D'autres organisations et experts en droit de l'éducation ajoutent la nécessité de protocoles de signalement accessibles aux mineursy compris les chaînes anonymes et la création de chiffres de référence dans les centres (en tant que coordinateurs sociaux ou responsables de la coexistence) qui accompagnent les victimes et leurs familles tout au long du processus.

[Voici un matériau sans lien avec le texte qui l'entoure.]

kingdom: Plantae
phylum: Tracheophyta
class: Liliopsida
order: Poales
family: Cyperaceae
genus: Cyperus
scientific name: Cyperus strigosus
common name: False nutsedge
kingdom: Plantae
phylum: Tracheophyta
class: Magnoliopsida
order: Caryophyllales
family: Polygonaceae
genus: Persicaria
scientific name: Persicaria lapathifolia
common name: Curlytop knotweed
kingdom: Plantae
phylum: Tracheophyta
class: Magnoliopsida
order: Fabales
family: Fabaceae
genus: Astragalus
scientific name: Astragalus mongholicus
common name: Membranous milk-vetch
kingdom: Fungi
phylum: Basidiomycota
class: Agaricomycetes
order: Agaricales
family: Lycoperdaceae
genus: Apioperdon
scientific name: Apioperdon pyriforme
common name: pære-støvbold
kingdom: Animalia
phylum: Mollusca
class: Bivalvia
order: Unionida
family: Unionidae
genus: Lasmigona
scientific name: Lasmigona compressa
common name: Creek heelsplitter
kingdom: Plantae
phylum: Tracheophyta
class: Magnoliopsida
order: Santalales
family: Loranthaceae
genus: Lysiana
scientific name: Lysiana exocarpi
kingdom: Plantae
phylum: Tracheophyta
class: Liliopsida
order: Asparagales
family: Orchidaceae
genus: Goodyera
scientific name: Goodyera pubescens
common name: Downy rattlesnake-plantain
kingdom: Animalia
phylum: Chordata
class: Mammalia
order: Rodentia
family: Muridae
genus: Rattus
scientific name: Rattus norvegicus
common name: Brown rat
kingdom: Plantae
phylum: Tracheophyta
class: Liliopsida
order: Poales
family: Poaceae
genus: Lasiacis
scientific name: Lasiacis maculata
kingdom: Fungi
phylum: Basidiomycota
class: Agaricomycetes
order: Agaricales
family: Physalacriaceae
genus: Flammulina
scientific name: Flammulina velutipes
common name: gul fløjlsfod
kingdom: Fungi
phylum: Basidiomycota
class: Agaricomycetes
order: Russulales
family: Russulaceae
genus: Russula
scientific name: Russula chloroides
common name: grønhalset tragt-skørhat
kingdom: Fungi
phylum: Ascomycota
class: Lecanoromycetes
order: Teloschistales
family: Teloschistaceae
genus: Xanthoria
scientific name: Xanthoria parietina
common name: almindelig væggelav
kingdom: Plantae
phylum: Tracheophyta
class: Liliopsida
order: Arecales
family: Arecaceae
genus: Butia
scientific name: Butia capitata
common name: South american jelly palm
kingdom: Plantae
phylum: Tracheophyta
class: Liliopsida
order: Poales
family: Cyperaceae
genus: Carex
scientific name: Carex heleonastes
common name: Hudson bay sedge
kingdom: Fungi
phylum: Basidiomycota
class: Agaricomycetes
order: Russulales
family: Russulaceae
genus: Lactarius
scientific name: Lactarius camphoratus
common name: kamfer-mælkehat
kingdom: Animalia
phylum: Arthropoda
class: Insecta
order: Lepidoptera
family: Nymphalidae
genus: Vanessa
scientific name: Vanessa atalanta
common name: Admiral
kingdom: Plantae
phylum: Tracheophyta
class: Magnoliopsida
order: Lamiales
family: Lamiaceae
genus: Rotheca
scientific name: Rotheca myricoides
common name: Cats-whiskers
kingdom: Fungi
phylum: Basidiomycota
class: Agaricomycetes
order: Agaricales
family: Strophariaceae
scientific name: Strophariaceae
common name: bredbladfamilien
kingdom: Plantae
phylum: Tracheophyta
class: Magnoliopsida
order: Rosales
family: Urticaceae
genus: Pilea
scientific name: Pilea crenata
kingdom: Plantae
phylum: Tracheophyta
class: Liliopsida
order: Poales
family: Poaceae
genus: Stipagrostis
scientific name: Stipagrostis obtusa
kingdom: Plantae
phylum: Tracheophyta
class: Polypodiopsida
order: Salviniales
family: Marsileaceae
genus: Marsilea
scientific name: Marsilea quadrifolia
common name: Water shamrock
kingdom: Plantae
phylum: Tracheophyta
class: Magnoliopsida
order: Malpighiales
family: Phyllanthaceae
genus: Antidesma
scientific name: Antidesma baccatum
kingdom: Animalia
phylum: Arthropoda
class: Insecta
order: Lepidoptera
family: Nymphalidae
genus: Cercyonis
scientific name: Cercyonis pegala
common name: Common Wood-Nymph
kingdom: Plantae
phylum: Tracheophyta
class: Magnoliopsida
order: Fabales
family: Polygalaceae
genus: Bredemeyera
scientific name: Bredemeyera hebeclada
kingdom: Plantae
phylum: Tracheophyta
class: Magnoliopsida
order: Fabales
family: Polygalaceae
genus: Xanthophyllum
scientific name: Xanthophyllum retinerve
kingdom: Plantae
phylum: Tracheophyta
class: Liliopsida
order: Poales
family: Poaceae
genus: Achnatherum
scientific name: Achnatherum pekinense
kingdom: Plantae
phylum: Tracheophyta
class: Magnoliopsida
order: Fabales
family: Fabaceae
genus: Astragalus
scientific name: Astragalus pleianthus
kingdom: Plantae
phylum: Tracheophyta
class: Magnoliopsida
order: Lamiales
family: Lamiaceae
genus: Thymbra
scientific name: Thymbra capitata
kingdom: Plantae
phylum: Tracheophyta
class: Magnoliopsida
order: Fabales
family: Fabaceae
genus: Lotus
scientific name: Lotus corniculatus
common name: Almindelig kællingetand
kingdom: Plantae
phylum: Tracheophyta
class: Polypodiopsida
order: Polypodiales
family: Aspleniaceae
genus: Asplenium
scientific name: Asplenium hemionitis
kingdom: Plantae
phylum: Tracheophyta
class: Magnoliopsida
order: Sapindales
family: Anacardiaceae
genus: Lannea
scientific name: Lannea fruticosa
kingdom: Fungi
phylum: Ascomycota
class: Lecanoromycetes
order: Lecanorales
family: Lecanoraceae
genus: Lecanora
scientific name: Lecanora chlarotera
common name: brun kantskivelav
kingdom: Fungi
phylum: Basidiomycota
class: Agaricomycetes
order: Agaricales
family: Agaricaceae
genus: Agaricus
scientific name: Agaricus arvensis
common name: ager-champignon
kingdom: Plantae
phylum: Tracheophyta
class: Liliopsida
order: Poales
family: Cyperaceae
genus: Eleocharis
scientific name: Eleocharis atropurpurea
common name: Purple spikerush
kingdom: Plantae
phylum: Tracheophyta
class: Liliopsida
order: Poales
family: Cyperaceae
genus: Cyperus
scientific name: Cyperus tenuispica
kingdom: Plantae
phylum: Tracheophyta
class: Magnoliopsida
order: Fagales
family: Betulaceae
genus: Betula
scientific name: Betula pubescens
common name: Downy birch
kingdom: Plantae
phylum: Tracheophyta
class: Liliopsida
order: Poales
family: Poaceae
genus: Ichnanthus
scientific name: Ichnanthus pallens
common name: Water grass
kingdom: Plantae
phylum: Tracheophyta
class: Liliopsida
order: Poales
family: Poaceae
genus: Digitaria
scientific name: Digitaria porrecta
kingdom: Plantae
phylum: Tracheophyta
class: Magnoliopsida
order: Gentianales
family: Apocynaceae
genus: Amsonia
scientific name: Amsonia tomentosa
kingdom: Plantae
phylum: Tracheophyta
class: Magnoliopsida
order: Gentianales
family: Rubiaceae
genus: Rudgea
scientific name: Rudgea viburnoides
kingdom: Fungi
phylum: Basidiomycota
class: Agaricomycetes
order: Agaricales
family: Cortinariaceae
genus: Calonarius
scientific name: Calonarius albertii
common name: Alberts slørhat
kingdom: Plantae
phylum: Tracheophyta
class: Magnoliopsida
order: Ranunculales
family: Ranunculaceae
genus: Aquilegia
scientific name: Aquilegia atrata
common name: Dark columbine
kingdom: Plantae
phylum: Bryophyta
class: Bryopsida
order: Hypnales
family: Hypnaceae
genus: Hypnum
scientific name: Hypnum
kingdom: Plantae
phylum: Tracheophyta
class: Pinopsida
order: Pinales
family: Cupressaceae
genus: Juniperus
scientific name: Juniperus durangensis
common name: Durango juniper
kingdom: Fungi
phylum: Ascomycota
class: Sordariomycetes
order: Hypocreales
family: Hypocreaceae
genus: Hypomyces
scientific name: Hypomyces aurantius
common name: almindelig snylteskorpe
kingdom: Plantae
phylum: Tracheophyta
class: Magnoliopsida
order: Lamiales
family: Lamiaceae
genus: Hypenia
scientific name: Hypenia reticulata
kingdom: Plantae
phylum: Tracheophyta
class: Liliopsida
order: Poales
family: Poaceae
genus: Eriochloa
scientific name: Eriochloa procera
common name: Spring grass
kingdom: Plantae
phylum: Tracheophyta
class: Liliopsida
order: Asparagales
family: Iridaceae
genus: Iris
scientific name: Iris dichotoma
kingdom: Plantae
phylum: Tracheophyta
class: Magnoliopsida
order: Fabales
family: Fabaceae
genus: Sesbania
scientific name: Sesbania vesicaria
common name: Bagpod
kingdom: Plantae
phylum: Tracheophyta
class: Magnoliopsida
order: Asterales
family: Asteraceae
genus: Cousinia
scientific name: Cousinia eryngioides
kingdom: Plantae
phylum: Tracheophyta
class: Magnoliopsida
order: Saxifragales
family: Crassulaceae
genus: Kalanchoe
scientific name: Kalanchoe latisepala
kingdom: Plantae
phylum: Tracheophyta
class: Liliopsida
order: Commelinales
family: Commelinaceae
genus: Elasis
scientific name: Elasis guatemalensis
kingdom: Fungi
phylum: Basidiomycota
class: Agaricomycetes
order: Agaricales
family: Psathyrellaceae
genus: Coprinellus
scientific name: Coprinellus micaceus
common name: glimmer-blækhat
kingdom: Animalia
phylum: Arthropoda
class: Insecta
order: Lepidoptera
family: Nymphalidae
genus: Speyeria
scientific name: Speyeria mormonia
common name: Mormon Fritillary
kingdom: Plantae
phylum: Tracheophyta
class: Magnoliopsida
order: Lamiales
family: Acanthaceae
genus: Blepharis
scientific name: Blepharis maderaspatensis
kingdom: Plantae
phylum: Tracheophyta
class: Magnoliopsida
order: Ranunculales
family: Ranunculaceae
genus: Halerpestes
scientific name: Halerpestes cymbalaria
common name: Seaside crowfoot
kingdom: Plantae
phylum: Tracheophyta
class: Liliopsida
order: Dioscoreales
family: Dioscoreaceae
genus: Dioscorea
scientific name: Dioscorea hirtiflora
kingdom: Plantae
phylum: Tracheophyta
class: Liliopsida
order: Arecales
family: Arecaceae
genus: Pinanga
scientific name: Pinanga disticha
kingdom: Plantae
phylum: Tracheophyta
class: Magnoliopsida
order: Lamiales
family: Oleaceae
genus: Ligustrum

Enfin, mentionnez que Save the Children inclut dans son rapport, la participation nécessaire de tous les membres de la communauté éducativey compris les enfants ; sans eux, le changement est impossible. Les programmes de aide étudiante, médiation entre pairs ou cercles de soutien Ils se sont révélés être des outils efficaces lorsqu'ils sont mis en œuvre avec une bonne formation et sous la supervision d'adultes.

Recréations fictives par Save the Children, Twitter (@SaveChildrenES)
Page officielle - Save the Children.

Parler de harcèlement et des droits des victimes ne se limite pas à raconter des cas dramatiques : c'est… présumer que le harcèlement scolaire viole les droits humains fondamentaux Il existe tout un cadre juridique, éducatif et social qui impose la protection, la réparation et la prévention. Pour que cette obligation devienne réalité, il est nécessaire de rompre le silence, d'agir avec rigueur au sein des établissements scolaires, de soutenir les familles, d'offrir un soutien psychologique et, si besoin est, d'utiliser les outils juridiques disponibles afin de rétablir le droit de chaque enfant à grandir en paix.